Direktur Utama BNI, Sigit Pramono, membenarkan bahwa kredit ke Baja Garuda berstatus seret. ”Kredit itu ditutup oleh jaminan yang nilainya lebih besar,” ujar Sigit. Jaminan itu sendiri telah diserahkan BNI ke Direktorat Jenderal Piutang dan Lelang Negara untuk dijual.
Investasi Asing Melesat
BILA dibandingkan dengan periode yang sama tahun lalu, penanaman modal asing pada semester pertama 2005 naik 69,5 persen, atau Rp 31,8 triliun, dari Rp 18,8 triliun. Realisasi investasi asing tahun ini sudah mencapai 98,4 persen dari yang ditargetkan, Rp 32,4 triliun.
Sebaliknya, kata Ketua Badan Koordinasi Penanaman Modal, Muhammad Lutfi, pertumbuhan investasi lokal justru melorot. Semester pertama tahun lalu penanaman modal dalam negeri mencapai Rp 8,9 triliun. Tapi, tahun ini hanya Rp 7,8 triliun, turun 12,4 persen. ”Tahun ini PMDN ditargetkan Rp 17,7 triliun,” katanya.
Menurut Lutfi, realisasi investasi asing paling banyak di sektor konstruksi: 15 proyek dengan nilai US$ 664,3 juta. Lokasi penanaman modal asing paling banyak di Jawa Barat, 98 proyek. Seluruh investasi itu berhasil menyerap 129.227 tenaga kerja.
Pabrik Kertas Korindo
KORINDO Group, perusahaan asal Korea Selatan, berencana membangun pabrik bubur kertas di Kalimantan Tengah atau Kalimantan Barat. Korindo sudah menyiapkan US$ 1,3 miliar untuk membangun pabrik itu.
Menurut Menteri Kehutanan M.S. Kaban, pembangunan pabrik akan dilakukan tahun depan. ”Korindo sudah punya hutan tanaman industri sendiri di Indonesia,” katanya. Kaban menambahkan, investor asal Malaysia dan India juga tertarik membangun pabrik kertas koran di Kalimantan Barat.
Kaban mengatakan peluang investasi di sektor hutan tanaman industri (HTI) masih terbuka lebar. Paling tidak, masih bisa membangun delapan pabrik bubur kertas. Dari total 7 juta hektare HTI yang tersedia, baru 2,5 juta hektare yang terpakai—300 ribu hektare di antaranya dimanfaatkan untuk industri bubur kertas.
Perusahaan Tambang Menunggak Pajak
DELAPAN perusahaan menunggak dana hasil produksi batu bara (DHPB) sejak 2001. Hingga Juni lalu, nilai tunggakan mencapai US$ 118,58 juta dan Rp 45,16 miliar.
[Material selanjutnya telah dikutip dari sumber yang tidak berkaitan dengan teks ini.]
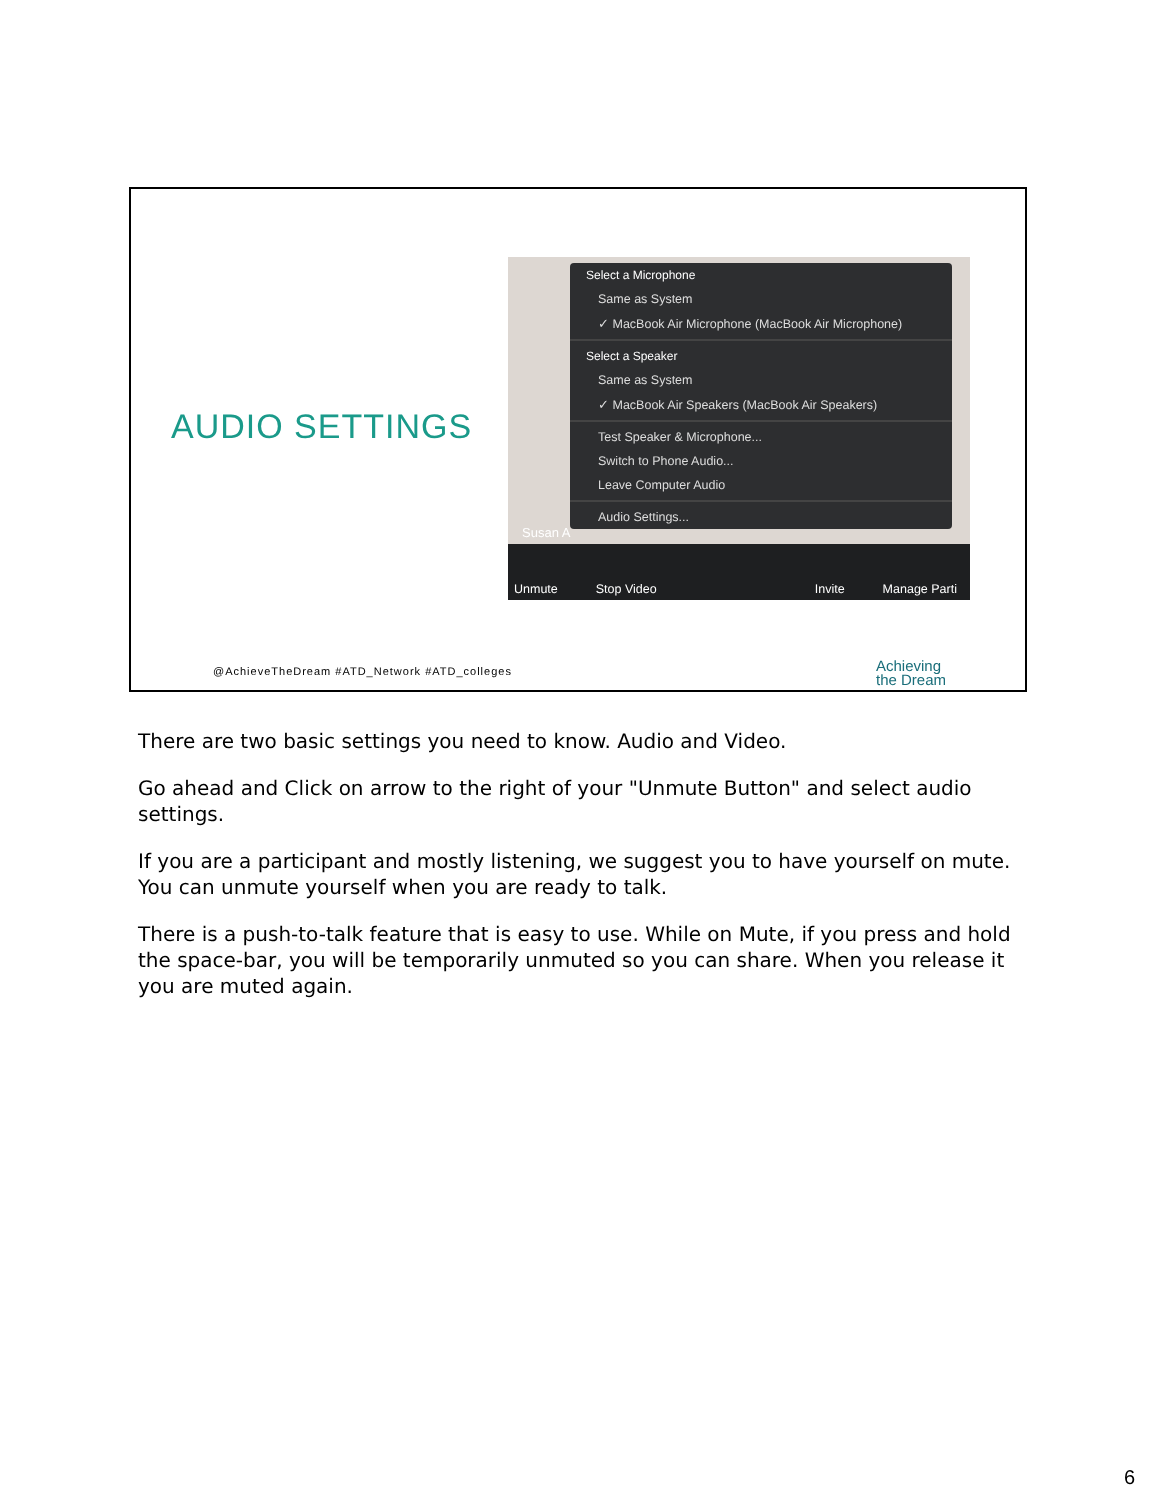AUDIO SETTINGS
Susan A
Select a Microphone
Same as System
✓ MacBook Air Microphone (MacBook Air Microphone)
Select a Speaker
Same as System
✓ MacBook Air Speakers (MacBook Air Speakers)
Test Speaker & Microphone...
Switch to Phone Audio...
Leave Computer Audio
Audio Settings...
Unmute Stop Video Invite Manage Parti
@AchieveTheDream #ATD_Network #ATD_colleges
Achieving
the Dream
There are two basic settings you need to know. Audio and Video.
Go ahead and Click on arrow to the right of your "Unmute Button" and select audio settings.
If you are a participant and mostly listening, we suggest you to have yourself on mute. You can unmute yourself when you are ready to talk.
There is a push-to-talk feature that is easy to use. While on Mute, if you press and hold the space-bar, you will be temporarily unmuted so you can share. When you release it you are muted again.
6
Kedelapan perusahaan itu adalah PT Arutmin Indonesia, PT Kaltim Prima Coal, PT Bahari Cakrawala Sebuku, PT Multi Harapan Utama, PT Tanito Harum, PT Allied Indo Coal, PT Antang Gunung Meratus, dan PD Baramarta.
Kaltim Prima Coal dan Arutmin merupakan perusahaan batu bara besar di Tanah Air. Setiap tahun, volume produksinya mencapai 22 juta ton dan 15 juta ton. Tunggakannya pun paling gede, masing-masing US$ 48,76 juta dan US$ 48,02 juta. Menurut Dirjen Geologi dan Sumber Daya Mineral, Simon Sembiring, tunggakan itu sudah termasuk denda.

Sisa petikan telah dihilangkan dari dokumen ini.